__Aufgabenstellung__
Schreiben Sie den Abschnitt der Datensätze vom Anfang bis einschließlich der Zeile mit „## [GNN Algorithmic Paper](#content)“ unverändert ab.

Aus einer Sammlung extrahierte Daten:

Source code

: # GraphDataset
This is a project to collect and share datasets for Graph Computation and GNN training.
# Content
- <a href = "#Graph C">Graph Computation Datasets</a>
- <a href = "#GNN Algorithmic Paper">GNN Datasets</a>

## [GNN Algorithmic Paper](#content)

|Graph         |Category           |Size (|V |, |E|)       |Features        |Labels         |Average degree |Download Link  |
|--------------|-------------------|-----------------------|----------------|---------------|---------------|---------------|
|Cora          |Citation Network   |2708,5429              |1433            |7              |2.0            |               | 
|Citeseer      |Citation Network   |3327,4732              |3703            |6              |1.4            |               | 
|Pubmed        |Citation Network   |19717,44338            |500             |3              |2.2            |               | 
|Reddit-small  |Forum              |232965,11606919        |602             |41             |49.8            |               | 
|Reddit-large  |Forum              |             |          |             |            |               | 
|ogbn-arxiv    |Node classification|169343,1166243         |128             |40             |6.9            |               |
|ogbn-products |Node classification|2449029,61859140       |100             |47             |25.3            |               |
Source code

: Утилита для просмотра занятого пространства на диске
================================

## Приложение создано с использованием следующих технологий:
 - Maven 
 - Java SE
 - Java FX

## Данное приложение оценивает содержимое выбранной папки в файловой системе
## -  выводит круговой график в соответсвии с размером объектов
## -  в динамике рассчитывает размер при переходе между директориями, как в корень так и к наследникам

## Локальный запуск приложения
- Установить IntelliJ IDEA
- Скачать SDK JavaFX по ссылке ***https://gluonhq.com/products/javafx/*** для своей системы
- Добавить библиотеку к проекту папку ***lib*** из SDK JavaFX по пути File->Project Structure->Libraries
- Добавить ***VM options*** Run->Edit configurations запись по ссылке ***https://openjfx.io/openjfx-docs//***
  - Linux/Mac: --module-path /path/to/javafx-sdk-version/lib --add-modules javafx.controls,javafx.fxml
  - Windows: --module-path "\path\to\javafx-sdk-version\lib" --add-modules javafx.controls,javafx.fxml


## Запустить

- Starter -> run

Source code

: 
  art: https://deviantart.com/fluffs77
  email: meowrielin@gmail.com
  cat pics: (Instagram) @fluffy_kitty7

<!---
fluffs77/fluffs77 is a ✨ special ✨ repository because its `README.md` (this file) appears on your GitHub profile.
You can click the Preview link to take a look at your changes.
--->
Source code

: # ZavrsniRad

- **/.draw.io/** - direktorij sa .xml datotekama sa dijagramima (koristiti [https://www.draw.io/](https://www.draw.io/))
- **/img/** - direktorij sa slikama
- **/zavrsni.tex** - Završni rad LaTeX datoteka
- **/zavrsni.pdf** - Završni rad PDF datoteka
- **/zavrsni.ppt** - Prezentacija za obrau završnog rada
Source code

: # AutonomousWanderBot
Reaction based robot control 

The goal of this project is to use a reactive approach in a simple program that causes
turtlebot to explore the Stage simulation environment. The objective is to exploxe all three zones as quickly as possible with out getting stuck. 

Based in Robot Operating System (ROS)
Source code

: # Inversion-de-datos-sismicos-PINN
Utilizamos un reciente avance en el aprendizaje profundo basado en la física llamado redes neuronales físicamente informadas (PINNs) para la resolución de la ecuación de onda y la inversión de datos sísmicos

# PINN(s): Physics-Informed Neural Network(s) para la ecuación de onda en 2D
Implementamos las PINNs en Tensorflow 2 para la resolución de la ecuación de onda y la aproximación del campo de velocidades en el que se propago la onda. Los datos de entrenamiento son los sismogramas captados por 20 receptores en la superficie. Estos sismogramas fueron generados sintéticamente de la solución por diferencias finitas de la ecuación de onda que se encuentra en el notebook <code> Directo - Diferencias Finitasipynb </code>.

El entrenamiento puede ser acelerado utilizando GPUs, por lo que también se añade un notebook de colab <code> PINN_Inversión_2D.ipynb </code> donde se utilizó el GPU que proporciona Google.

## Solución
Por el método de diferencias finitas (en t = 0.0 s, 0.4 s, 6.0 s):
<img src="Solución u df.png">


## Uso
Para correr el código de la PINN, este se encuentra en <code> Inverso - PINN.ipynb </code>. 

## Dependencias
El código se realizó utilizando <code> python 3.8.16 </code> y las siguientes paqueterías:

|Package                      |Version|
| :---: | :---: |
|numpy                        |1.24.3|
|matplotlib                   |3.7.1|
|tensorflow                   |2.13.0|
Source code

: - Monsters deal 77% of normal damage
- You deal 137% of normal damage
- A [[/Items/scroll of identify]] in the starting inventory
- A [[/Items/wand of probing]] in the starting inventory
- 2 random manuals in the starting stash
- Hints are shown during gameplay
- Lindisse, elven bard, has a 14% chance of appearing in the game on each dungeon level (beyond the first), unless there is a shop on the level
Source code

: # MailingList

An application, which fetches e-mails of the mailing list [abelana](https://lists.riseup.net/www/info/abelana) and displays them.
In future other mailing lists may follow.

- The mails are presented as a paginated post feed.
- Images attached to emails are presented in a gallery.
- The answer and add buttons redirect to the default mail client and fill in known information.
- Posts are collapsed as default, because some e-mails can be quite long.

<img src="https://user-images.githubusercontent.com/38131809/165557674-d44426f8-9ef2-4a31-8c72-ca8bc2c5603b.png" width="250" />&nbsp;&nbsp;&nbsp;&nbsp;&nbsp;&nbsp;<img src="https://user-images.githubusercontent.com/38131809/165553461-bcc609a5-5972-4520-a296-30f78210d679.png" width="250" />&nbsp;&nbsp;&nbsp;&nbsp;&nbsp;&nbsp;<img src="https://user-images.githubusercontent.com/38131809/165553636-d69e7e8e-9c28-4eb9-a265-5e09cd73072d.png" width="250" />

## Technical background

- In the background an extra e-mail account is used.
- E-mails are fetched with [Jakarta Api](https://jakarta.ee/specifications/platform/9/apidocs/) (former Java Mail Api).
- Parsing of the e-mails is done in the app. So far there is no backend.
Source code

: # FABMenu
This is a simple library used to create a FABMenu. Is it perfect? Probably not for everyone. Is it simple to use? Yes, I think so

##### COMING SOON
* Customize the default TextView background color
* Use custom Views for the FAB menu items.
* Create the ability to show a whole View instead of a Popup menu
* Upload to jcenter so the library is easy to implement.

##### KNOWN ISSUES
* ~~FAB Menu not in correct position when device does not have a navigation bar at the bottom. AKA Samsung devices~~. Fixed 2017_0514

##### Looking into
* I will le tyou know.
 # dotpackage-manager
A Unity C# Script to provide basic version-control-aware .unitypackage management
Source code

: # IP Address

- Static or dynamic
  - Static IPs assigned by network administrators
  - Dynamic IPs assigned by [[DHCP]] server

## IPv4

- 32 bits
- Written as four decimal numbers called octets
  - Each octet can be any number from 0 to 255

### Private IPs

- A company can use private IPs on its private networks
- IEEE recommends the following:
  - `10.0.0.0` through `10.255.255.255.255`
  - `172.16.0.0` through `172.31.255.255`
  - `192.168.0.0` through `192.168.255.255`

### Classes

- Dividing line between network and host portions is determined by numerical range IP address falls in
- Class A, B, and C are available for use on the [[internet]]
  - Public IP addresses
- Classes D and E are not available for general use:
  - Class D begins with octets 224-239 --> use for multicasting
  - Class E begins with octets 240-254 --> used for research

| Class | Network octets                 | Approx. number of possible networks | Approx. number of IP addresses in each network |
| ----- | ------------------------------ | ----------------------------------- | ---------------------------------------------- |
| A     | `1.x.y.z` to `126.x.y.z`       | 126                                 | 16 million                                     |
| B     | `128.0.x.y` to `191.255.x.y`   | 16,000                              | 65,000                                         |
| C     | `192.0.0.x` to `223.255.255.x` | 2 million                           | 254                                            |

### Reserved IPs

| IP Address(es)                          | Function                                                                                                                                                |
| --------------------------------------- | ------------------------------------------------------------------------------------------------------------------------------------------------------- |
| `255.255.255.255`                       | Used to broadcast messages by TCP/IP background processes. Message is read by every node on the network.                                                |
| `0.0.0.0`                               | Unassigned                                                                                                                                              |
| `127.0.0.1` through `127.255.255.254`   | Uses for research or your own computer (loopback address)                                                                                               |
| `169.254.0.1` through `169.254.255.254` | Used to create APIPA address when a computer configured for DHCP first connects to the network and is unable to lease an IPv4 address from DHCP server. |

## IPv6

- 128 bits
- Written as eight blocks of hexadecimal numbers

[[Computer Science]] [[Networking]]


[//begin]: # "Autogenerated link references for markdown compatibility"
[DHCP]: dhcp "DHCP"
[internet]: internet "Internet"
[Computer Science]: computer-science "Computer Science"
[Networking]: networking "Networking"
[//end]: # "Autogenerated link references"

__Lösung der Aufgabe__
Source code

: # GraphDataset
This is a project to collect and share datasets for Graph Computation and GNN training.
# Content
- <a href = "#Graph C">Graph Computation Datasets</a>
- <a href = "#GNN Algorithmic Paper">GNN Datasets</a>

## [GNN Algorithmic Paper](#content)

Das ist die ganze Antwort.